* **TASK PROMPT**
Without any pictures, copy the records below once more, exactly as they are.

DATA FOR PROCESSING section start

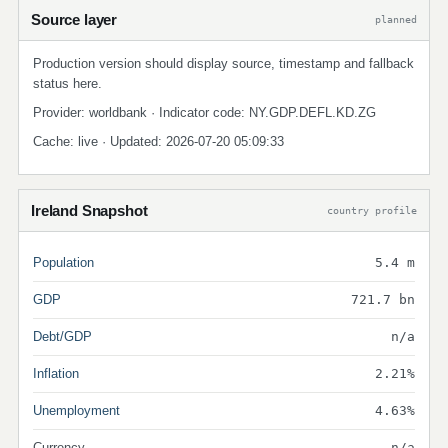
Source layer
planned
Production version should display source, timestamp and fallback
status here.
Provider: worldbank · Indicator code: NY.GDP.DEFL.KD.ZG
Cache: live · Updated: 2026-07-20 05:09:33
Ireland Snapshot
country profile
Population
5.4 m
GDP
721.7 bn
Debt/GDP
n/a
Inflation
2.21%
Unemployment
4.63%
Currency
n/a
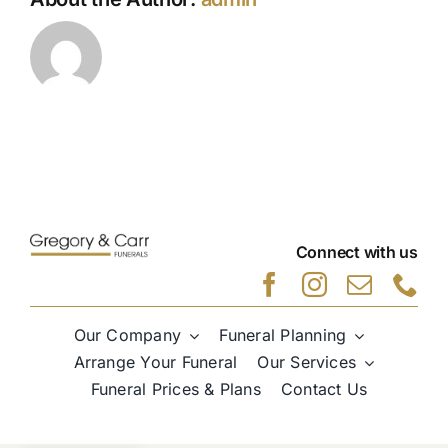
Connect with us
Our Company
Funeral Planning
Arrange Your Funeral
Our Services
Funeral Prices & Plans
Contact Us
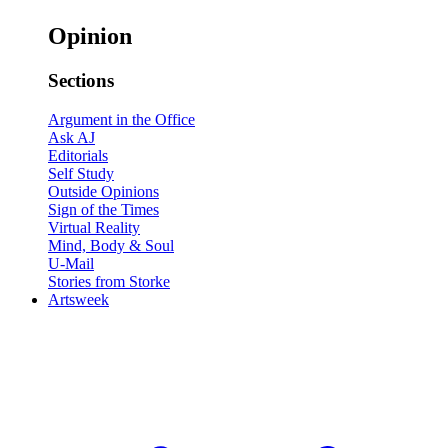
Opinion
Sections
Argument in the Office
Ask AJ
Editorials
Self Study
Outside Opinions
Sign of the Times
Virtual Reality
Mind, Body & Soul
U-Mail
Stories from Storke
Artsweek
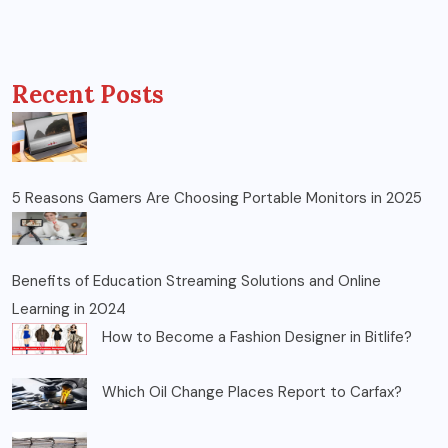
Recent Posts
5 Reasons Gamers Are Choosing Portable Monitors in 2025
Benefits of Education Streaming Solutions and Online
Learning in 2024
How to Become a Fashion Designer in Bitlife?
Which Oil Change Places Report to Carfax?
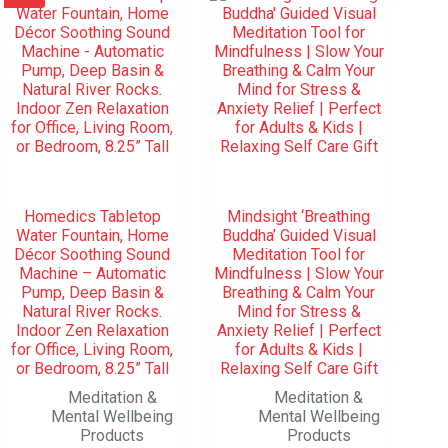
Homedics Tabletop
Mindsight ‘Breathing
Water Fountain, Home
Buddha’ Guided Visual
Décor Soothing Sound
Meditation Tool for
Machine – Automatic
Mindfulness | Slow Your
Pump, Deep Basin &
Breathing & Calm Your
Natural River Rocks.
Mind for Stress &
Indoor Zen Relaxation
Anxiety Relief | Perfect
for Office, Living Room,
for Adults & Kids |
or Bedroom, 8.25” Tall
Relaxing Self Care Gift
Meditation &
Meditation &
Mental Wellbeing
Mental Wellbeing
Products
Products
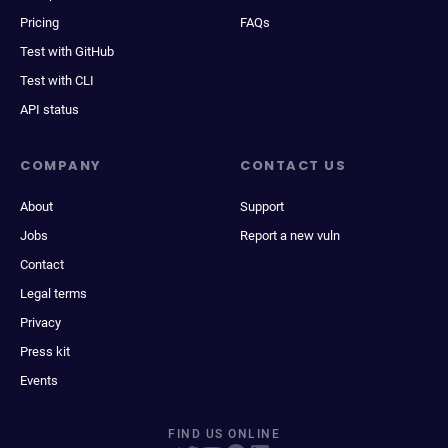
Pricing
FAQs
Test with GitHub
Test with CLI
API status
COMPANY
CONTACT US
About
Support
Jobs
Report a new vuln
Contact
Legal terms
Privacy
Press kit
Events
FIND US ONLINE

DATA FOR PROCESSING section end

* **ANSWER SECTION**
Source layer
planned
Production version should display source, timestamp and fallback
status here.
Provider: worldbank · Indicator code: NY.GDP.DEFL.KD.ZG
Cache: live · Updated: 2026-07-20 05:09:33
Ireland Snapshot
country profile
Population
5.4 m
GDP
721.7 bn
Debt/GDP
n/a
Inflation
2.21%
Unemployment
4.63%
Currency
n/a
Connect with us
Our Company
Funeral Planning
Arrange Your Funeral
Our Services
Funeral Prices & Plans
Contact Us
Opinion
Sections
Argument in the Office
Ask AJ
Editorials
Self Study
Outside Opinions
Sign of the Times
Virtual Reality
Mind, Body & Soul
U-Mail
Stories from Storke
Artsweek
Recent Posts
5 Reasons Gamers Are Choosing Portable Monitors in 2025
Benefits of Education Streaming Solutions and Online
Learning in 2024
How to Become a Fashion Designer in Bitlife?
Which Oil Change Places Report to Carfax?
Homedics Tabletop
Mindsight ‘Breathing
Water Fountain, Home
Buddha’ Guided Visual
Décor Soothing Sound
Meditation Tool for
Machine – Automatic
Mindfulness | Slow Your
Pump, Deep Basin &
Breathing & Calm Your
Natural River Rocks.
Mind for Stress &
Indoor Zen Relaxation
Anxiety Relief | Perfect
for Office, Living Room,
for Adults & Kids |
or Bedroom, 8.25” Tall
Relaxing Self Care Gift
Meditation &
Meditation &
Mental Wellbeing
Mental Wellbeing
Products
Products
Pricing
FAQs
Test with GitHub
Test with CLI
API status
COMPANY
CONTACT US
About
Support
Jobs
Report a new vuln
Contact
Legal terms
Privacy
Press kit
Events
FIND US ONLINE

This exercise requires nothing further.